Thursday, January 3, 2013

Grace the Final Frontier by Mike DeCamp

Grace the Final Frontier

If you happen to be a fan of the Star Trek franchises, then you’ll recognize the following phrases: “Space, the final frontier. These are the voyages of the Starship Enterprise” and “…to seek out new life and new civilizations, to boldly go where no man has gone before!”

I discovered Star Trek when I was in middle school. I loved the adventure, the mystery of space, and the little social lessons that were mixed in to every episode. As a young man, I imagined that I was James T. Kirk, the invincible captain who wins every battle of wits, every fight, and always got the girl (even if she did happen to be green). However, I think what I loved most about Star Trek was where it took me. Through imagination, it took me beyond the realm of the normal and carried me off to someplace amazing with every installment.

I discovered something else in middle school. Church, and by extension the concept of Grace. Church I understood pretty quickly, but Grace is something I’m still coming to understand. Grace to me, is the real final frontier!

Grace is an amazing thing. It is what allows us to boldly go before the throne of God. It is what puts an end to the judgment that awaits us because of our own shortcomings. It is the overriding concept that brings us into a relationship with God Himself. He thought it up. He brought it about. He planned all of history so that at just the right time we could be brought close to Him through that trail He blazed with His own blood.

Here’s the thing, though. I don’t think we really understand it. First of all, I think it is quite impossible for human beings to completely understand the full height, depth, and breadth of God’s Grace. It is beyond our reasoning. It is a God thing. But, even further, I think we have trouble even just accepting it. We keep messing it up! (At this point, I’m asking myself why I’m even trying to express my own thoughts about it. I’m bound to be wrong in some respect.) On the one hand, we take it too far and pretend that nothing we do or say matters because of God’s grace. In that view, we can sin all we want and God is just going to look the other way. In essence, we’re saying: “Go ahead. Spit in His face. He won’t mind.” On the other end of the spectrum, we better be awful careful because if we aren’t just the most perfect Christian, we will be condemned for falling short of God’s Grace. We put more and more spiritual starch on our lives until we’re so stiff that we can’t enjoy even the simple act of worship. Further, if we promote Grace in people’s lives, then nothing will get done because nobody will feel any obligation to work. Both views are extreme, and I think both are out of line with the POINT of Grace, which is a RELATIONSHIP with a FATHER that LOVES us and has orchestrated all of history to allow us to have a relationship with Him.
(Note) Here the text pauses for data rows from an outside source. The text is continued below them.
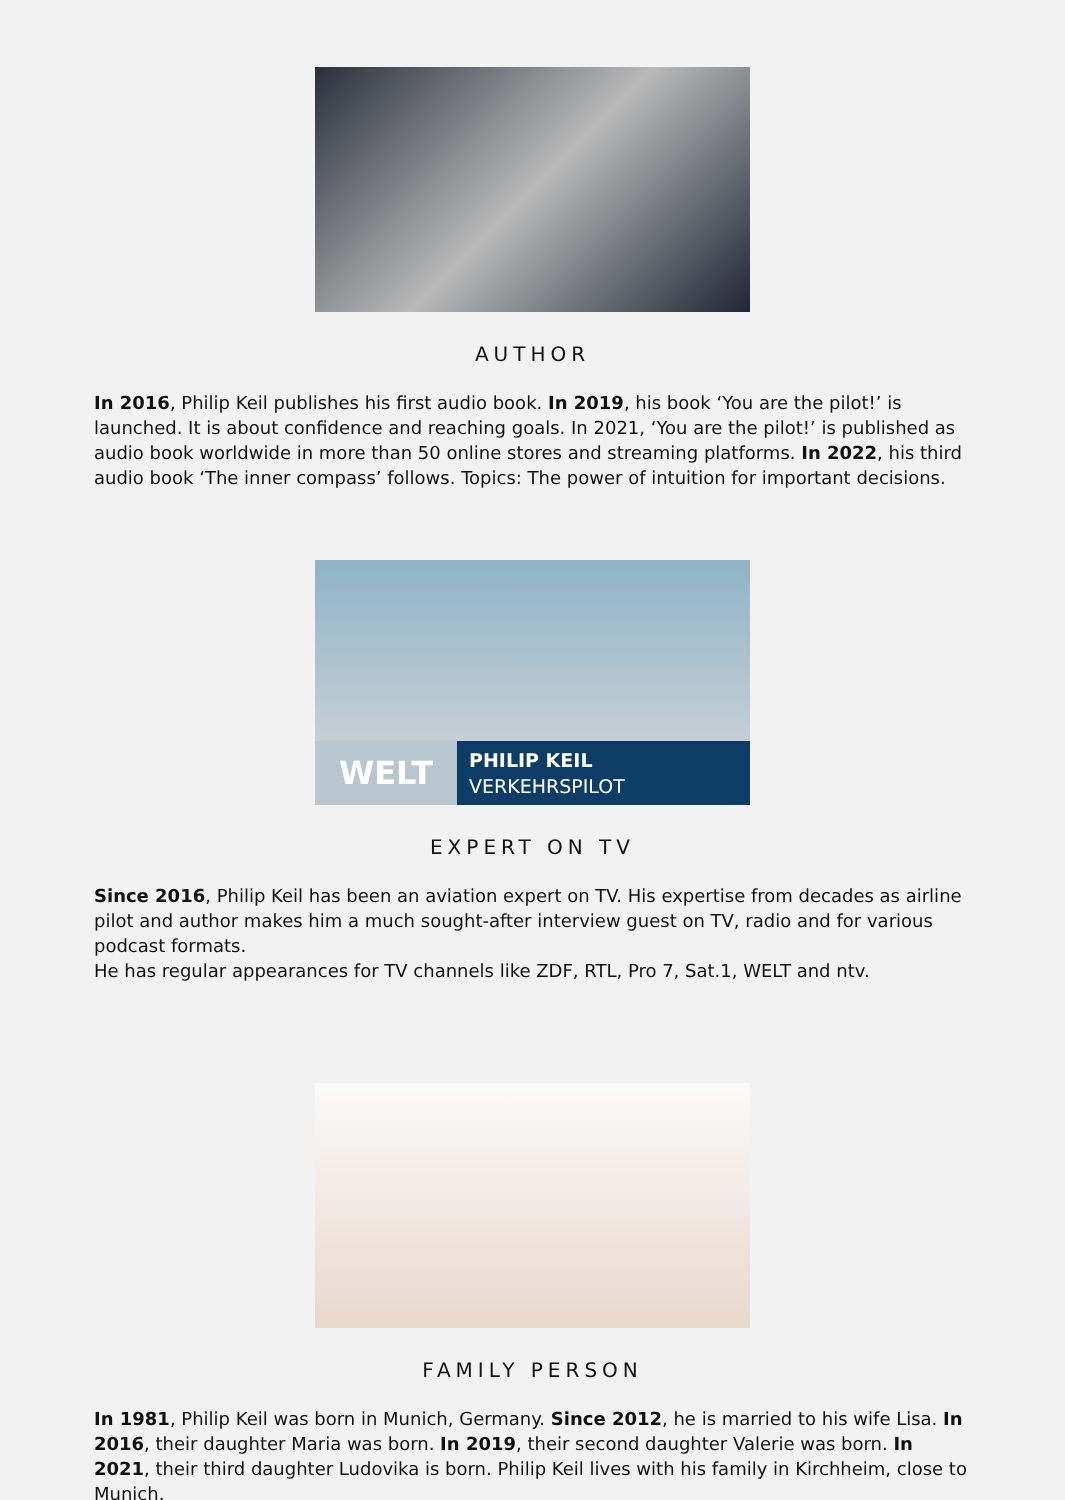AUTHOR
In 2016, Philip Keil publishes his first audio book. In 2019, his book ‘You are the pilot!’ is launched. It is about confidence and reaching goals. In 2021, ‘You are the pilot!’ is published as audio book worldwide in more than 50 online stores and streaming platforms. In 2022, his third audio book ‘The inner compass’ follows. Topics: The power of intuition for important decisions.
WELT
PHILIP KEIL
VERKEHRSPILOT
EXPERT ON TV
Since 2016, Philip Keil has been an aviation expert on TV. His expertise from decades as airline pilot and author makes him a much sought-after interview guest on TV, radio and for various podcast formats.
He has regular appearances for TV channels like ZDF, RTL, Pro 7, Sat.1, WELT and ntv.
FAMILY PERSON
In 1981, Philip Keil was born in Munich, Germany. Since 2012, he is married to his wife Lisa. In 2016, their daughter Maria was born. In 2019, their second daughter Valerie was born. In 2021, their third daughter Ludovika is born. Philip Keil lives with his family in Kirchheim, close to Munich.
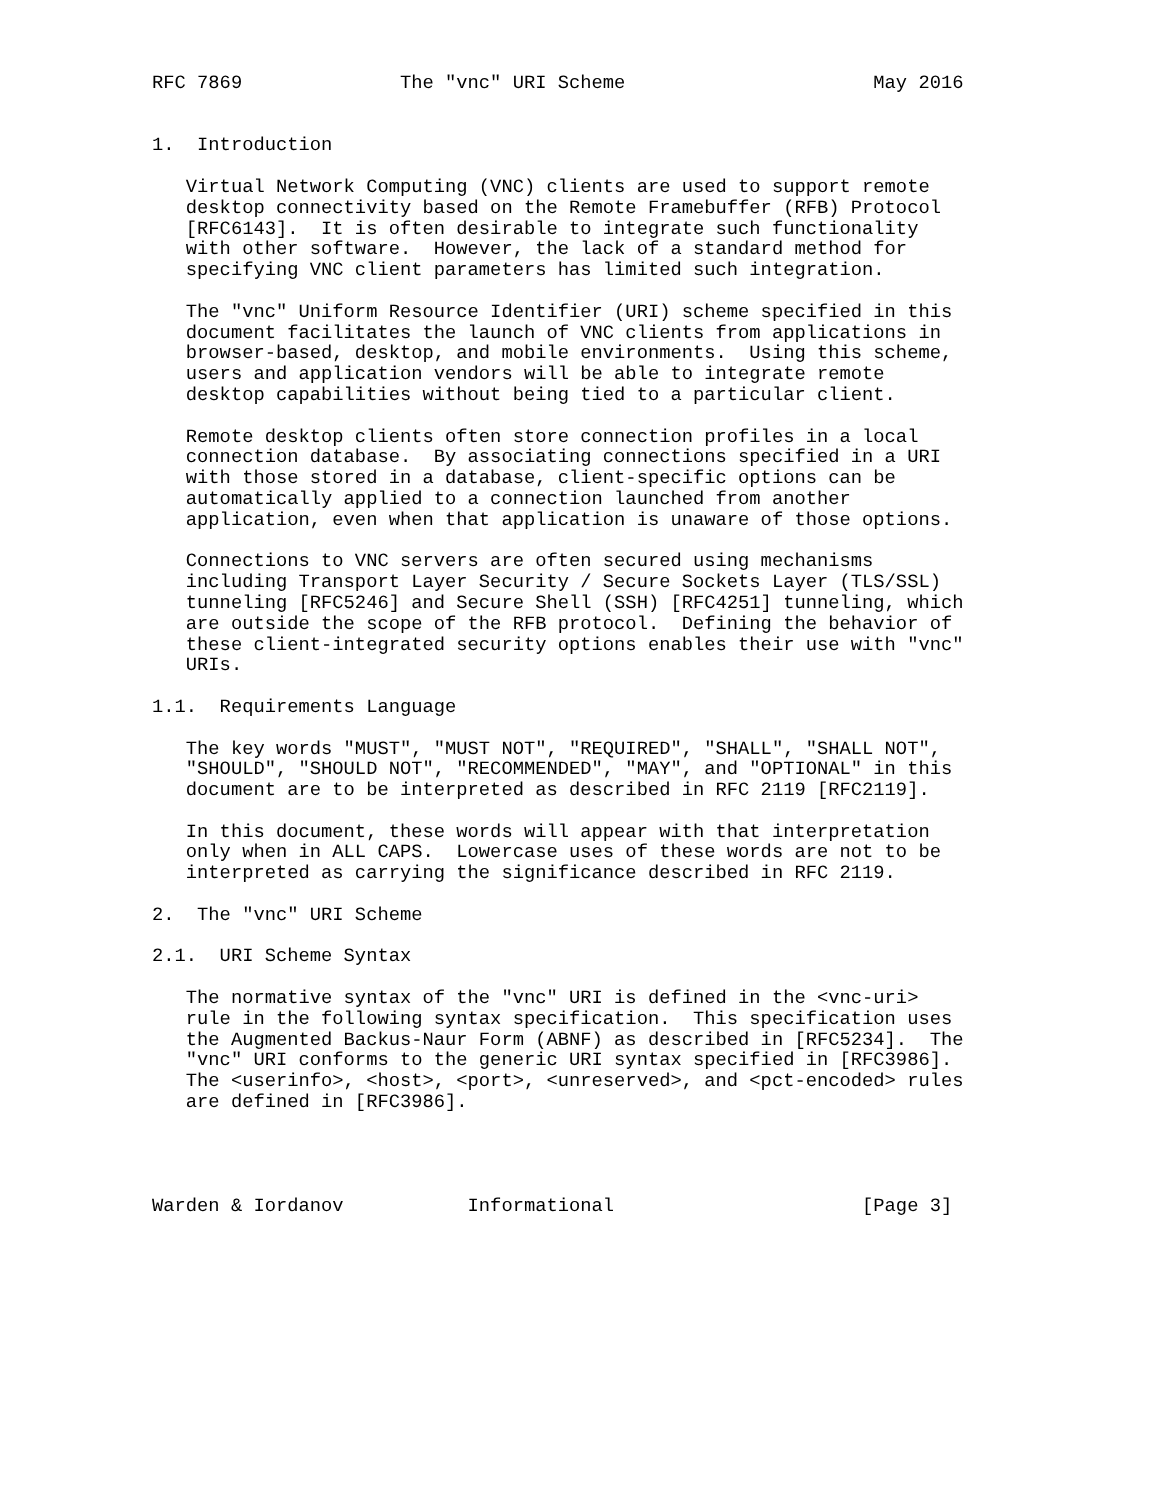RFC 7869              The "vnc" URI Scheme                      May 2016


1.  Introduction

   Virtual Network Computing (VNC) clients are used to support remote
   desktop connectivity based on the Remote Framebuffer (RFB) Protocol
   [RFC6143].  It is often desirable to integrate such functionality
   with other software.  However, the lack of a standard method for
   specifying VNC client parameters has limited such integration.

   The "vnc" Uniform Resource Identifier (URI) scheme specified in this
   document facilitates the launch of VNC clients from applications in
   browser-based, desktop, and mobile environments.  Using this scheme,
   users and application vendors will be able to integrate remote
   desktop capabilities without being tied to a particular client.

   Remote desktop clients often store connection profiles in a local
   connection database.  By associating connections specified in a URI
   with those stored in a database, client-specific options can be
   automatically applied to a connection launched from another
   application, even when that application is unaware of those options.

   Connections to VNC servers are often secured using mechanisms
   including Transport Layer Security / Secure Sockets Layer (TLS/SSL)
   tunneling [RFC5246] and Secure Shell (SSH) [RFC4251] tunneling, which
   are outside the scope of the RFB protocol.  Defining the behavior of
   these client-integrated security options enables their use with "vnc"
   URIs.

1.1.  Requirements Language

   The key words "MUST", "MUST NOT", "REQUIRED", "SHALL", "SHALL NOT",
   "SHOULD", "SHOULD NOT", "RECOMMENDED", "MAY", and "OPTIONAL" in this
   document are to be interpreted as described in RFC 2119 [RFC2119].

   In this document, these words will appear with that interpretation
   only when in ALL CAPS.  Lowercase uses of these words are not to be
   interpreted as carrying the significance described in RFC 2119.

2.  The "vnc" URI Scheme

2.1.  URI Scheme Syntax

   The normative syntax of the "vnc" URI is defined in the <vnc-uri>
   rule in the following syntax specification.  This specification uses
   the Augmented Backus-Naur Form (ABNF) as described in [RFC5234].  The
   "vnc" URI conforms to the generic URI syntax specified in [RFC3986].
   The <userinfo>, <host>, <port>, <unreserved>, and <pct-encoded> rules
   are defined in [RFC3986].




Warden & Iordanov           Informational                      [Page 3]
It is interesting to me that we can think we understand it, and still miss it. When I was a young Christian, I used to read my bible every night before I went to bed. I enjoyed it. I wanted to do it. I loved God and I wanted to know about Him and what He wanted of me. I didn’t feel an obligation to do this. I just wanted to. However, over the years, something changed. People began to impose on me an EXPECTATION that I needed to read my bible everyday in order to be “right with God.” There is no command of scripture to read it everyday. This was a rule made by man, and its effect on me was significant. Soon, what I did everyday out of a sense of wonder, joy, and love for God became drudgery. I had to do it. I was expected to do it. Soon, I didn’t want to do it at all. When I moved away from a relationship based on Grace to a sense of legalistic obligation, the joy of being a Christian began to disappear.

When we really embrace His Grace, then we are motivated by God’s love rather than a fearful expectation of His wrath.

Grace is what makes us able to stand before God with confidence despite our sinful shortcomings. It brings salvation through Christ to the murderer and the liar, the adulterer and the thief, and to the pride-ridden and the hateful. We all find ourselves somewhere in the list of sins. If you say otherwise, then you deceive yourself.

Another interesting thing: The very concept that most religious folks would say allows the murderer and rapist to stand forgiven before the Father in heaven somehow doesn’t apply to the person who disagrees with them on some point of doctrine.

What if Grace does trump doctrine?

Roll that one around for a while.

None of us have it all together. We don’t walk around with a perfect understanding of God. We all fall short doctrinally in some respect. But, somehow we seem to think it is okay to make ourselves the standard by which God’s Grace is applied. As long as a person’s doctrine is aligned with our own, then they are good, but if they disagree with us, then they are in danger of being lost. Who do we think we are? Who died and left us in charge. You know what….NO ONE! Someone did die though,…and He’s still in charge.

I don’t know where the lines are drawn. I don’t know how far God’s Grace will be extended. I have a suspicion that it is farther than we really understand. That said, it really isn’t my business, is it? Drawing lines is God’s role. The Judgment Seat still belongs to Someone else. It’s not my chair, and I’m not going to sit down in it.

Grace, is the final Frontier! We can find new life and boldly go where no man or woman could go before! I know, it’s a cheesy illustration, but hey, give me some Grace!